- **Work request**: Reproduce the records from their first line through the line containing "37: (409, 576)", with "top-left" replaced by "upper-left" and nothing else changed.

------ Records for this exercise ------

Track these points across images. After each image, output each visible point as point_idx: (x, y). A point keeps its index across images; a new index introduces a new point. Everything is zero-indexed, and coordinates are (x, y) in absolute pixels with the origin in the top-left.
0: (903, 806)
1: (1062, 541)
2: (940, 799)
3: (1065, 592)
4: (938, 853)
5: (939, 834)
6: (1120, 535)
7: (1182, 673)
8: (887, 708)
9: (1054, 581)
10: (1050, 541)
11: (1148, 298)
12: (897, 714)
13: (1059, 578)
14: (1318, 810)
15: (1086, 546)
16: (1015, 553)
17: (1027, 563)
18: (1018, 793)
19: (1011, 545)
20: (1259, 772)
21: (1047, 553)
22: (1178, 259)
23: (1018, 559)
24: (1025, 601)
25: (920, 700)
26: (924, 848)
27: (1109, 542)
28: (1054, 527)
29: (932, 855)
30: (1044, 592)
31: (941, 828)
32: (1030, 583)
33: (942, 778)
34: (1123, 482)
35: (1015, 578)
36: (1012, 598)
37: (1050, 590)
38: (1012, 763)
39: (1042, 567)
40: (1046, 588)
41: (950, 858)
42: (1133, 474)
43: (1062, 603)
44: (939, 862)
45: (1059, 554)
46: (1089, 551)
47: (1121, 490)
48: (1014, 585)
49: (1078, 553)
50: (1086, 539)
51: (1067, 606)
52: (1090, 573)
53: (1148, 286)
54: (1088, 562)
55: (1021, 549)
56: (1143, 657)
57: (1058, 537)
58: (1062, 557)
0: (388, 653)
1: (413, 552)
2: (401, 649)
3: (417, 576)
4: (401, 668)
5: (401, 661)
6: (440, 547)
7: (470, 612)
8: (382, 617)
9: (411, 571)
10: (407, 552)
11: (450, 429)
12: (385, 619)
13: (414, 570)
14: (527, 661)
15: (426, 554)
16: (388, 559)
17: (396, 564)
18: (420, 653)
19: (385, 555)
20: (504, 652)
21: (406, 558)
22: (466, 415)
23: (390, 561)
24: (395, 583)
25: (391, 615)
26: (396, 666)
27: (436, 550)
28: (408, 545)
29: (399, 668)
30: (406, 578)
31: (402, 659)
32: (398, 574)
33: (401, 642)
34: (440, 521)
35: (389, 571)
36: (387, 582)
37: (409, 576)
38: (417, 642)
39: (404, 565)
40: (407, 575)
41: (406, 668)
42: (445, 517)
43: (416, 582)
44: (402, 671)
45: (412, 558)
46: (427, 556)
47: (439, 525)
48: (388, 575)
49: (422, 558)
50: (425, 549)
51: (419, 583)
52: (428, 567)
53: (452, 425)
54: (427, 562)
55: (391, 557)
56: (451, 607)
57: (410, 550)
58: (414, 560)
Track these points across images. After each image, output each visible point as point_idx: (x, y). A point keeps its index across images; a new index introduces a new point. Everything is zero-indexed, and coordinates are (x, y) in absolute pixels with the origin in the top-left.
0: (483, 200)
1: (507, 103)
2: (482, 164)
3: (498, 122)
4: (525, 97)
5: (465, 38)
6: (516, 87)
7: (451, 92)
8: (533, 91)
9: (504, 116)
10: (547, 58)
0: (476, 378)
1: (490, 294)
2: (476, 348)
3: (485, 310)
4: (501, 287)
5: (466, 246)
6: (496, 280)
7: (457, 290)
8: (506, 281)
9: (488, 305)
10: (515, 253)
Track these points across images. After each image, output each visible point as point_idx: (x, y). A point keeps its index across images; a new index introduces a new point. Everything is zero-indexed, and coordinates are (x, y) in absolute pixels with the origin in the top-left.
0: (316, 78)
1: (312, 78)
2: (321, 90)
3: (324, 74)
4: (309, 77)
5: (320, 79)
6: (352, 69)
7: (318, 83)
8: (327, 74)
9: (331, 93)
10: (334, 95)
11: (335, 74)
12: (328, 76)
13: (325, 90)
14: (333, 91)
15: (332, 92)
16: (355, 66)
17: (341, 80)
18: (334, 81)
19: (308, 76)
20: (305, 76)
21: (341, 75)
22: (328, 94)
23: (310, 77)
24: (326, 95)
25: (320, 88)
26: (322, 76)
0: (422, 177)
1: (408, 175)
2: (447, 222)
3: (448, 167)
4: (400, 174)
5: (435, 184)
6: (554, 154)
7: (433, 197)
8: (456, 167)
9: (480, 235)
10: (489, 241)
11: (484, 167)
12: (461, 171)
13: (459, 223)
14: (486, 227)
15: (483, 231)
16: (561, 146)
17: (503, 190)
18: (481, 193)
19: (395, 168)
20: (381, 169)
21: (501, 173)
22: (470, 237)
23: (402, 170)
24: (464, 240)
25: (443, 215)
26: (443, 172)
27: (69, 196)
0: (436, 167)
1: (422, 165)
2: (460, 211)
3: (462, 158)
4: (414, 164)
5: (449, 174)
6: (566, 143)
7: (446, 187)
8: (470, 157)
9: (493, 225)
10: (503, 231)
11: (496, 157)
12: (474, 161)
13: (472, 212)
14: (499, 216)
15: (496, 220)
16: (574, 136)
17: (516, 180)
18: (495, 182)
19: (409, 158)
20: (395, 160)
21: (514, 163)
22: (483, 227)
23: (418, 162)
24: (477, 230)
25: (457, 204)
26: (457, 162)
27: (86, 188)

------

- **Reply**:
Track these points across images. After each image, output each visible point as point_idx: (x, y). A point keeps its index across images; a new index introduces a new point. Everything is zero-indexed, and coordinates are (x, y) in absolute pixels with the origin in the upper-left.
0: (903, 806)
1: (1062, 541)
2: (940, 799)
3: (1065, 592)
4: (938, 853)
5: (939, 834)
6: (1120, 535)
7: (1182, 673)
8: (887, 708)
9: (1054, 581)
10: (1050, 541)
11: (1148, 298)
12: (897, 714)
13: (1059, 578)
14: (1318, 810)
15: (1086, 546)
16: (1015, 553)
17: (1027, 563)
18: (1018, 793)
19: (1011, 545)
20: (1259, 772)
21: (1047, 553)
22: (1178, 259)
23: (1018, 559)
24: (1025, 601)
25: (920, 700)
26: (924, 848)
27: (1109, 542)
28: (1054, 527)
29: (932, 855)
30: (1044, 592)
31: (941, 828)
32: (1030, 583)
33: (942, 778)
34: (1123, 482)
35: (1015, 578)
36: (1012, 598)
37: (1050, 590)
38: (1012, 763)
39: (1042, 567)
40: (1046, 588)
41: (950, 858)
42: (1133, 474)
43: (1062, 603)
44: (939, 862)
45: (1059, 554)
46: (1089, 551)
47: (1121, 490)
48: (1014, 585)
49: (1078, 553)
50: (1086, 539)
51: (1067, 606)
52: (1090, 573)
53: (1148, 286)
54: (1088, 562)
55: (1021, 549)
56: (1143, 657)
57: (1058, 537)
58: (1062, 557)
0: (388, 653)
1: (413, 552)
2: (401, 649)
3: (417, 576)
4: (401, 668)
5: (401, 661)
6: (440, 547)
7: (470, 612)
8: (382, 617)
9: (411, 571)
10: (407, 552)
11: (450, 429)
12: (385, 619)
13: (414, 570)
14: (527, 661)
15: (426, 554)
16: (388, 559)
17: (396, 564)
18: (420, 653)
19: (385, 555)
20: (504, 652)
21: (406, 558)
22: (466, 415)
23: (390, 561)
24: (395, 583)
25: (391, 615)
26: (396, 666)
27: (436, 550)
28: (408, 545)
29: (399, 668)
30: (406, 578)
31: (402, 659)
32: (398, 574)
33: (401, 642)
34: (440, 521)
35: (389, 571)
36: (387, 582)
37: (409, 576)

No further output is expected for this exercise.